I’ve read this topic:

https://kopia.discourse.group/t/very-newbie-questions/279

where Budy stated: "… Incremental means, that the source files get scanned for changes and files which have been changed or have not yet been saved, get saved/backed up. A full backup will always read/process any file present, regardless of it’s state. And this is exactly how Kopia operates. "

If I understand correctly, he means that Kopia always does full backups.
However, in a “traditional” full backup, all the files are written again, fully, in the backup, without considering if they have been changed or not; in this way, if a file previously present in the backup was corrupted (for any reason), with the new backup it can be re-written correctly.
So doing a full backup every month (e.g.), I have a less risk to have corrupted files in my backup set.
Instead, using Kopia strategy, if a file was created 10 years ago, and it has never been changed, if for some reason at a certain moment it got corrupted, it’s lost.
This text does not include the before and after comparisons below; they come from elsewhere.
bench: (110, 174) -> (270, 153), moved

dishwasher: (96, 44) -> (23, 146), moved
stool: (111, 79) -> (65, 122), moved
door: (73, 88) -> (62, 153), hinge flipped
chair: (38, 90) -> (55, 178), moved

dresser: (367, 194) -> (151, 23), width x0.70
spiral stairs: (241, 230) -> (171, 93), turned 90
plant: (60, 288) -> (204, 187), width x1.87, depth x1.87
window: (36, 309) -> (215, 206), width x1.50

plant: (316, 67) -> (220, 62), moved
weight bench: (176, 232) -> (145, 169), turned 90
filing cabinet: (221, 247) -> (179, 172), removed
Can you help me to understand if I’m wrong or not?

Many thanks in advance.
Denis

Kopia (as well restic, rustic, borg…) doesn’t keep files in a repository (not a backup) as “exact copy of file”, it split all files in small chunks, it tracks content besides of filenames and metadata, that’s why it can do deduplication. Even if there would be multiple files with different names and timestamp, it will keep only one copy of content and reference to original filenames, timestamps and location. It isn’t a “full” or “incremental” traditional backup because it always full and incremental in the same time. If you work with rsync, then you know its capability to create hard links to existing files, instead of making copy of full content to the same files. Kopia doing conceptually kind of the same but operates on file’s content split by blocks and tracking references to those blocks. That’s why kopia uses term - snapshot, not a backup. You get a snapshot in time that can be restored while maintaining small size in repository because of always incremental, deduplicated and compressed features. Files (its blocks) removed from repository based on retention policy, in needed.
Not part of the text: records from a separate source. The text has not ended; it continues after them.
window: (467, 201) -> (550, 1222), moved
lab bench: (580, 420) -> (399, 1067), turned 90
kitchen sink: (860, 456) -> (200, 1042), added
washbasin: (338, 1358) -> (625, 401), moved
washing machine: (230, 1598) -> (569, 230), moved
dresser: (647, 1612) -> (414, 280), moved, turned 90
It is oversimplified explanation, a brief and fast review of concept.

if for some reason at a certain moment it got corrupted, it’s lost.
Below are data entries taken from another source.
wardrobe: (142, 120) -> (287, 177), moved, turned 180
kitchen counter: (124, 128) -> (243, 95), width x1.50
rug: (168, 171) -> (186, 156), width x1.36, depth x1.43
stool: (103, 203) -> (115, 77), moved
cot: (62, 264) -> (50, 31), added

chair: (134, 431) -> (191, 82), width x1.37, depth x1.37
No, kopia has commands that you should run against repository to check its integrity and health to be make sure it isn’t corrupted. Particularly kopia also using error corrections, so it can fix small bitrots in repository on its own, but obviously not a major damage. If you afraid for backup integrity, you should maintain multiple repositories, instead of putting all eggs in the same bucket (single repository / single the same external hard drive). A good backup that satisfy 3-2-1 backup rule should have at least 2 copies of repository, geographically redistributed, one local copy and one offsite. And kopia has mechanism to keep in sync repositories without re-scanning, re-compressing, re-encrypting again snapshot for each repository, it isn’t abuse neither subject for backup, nor it abusing network traffic because it sync only changes between repositories if those stored on a different media.

1 Like

Many thanks to your kind and quick answer!
Denis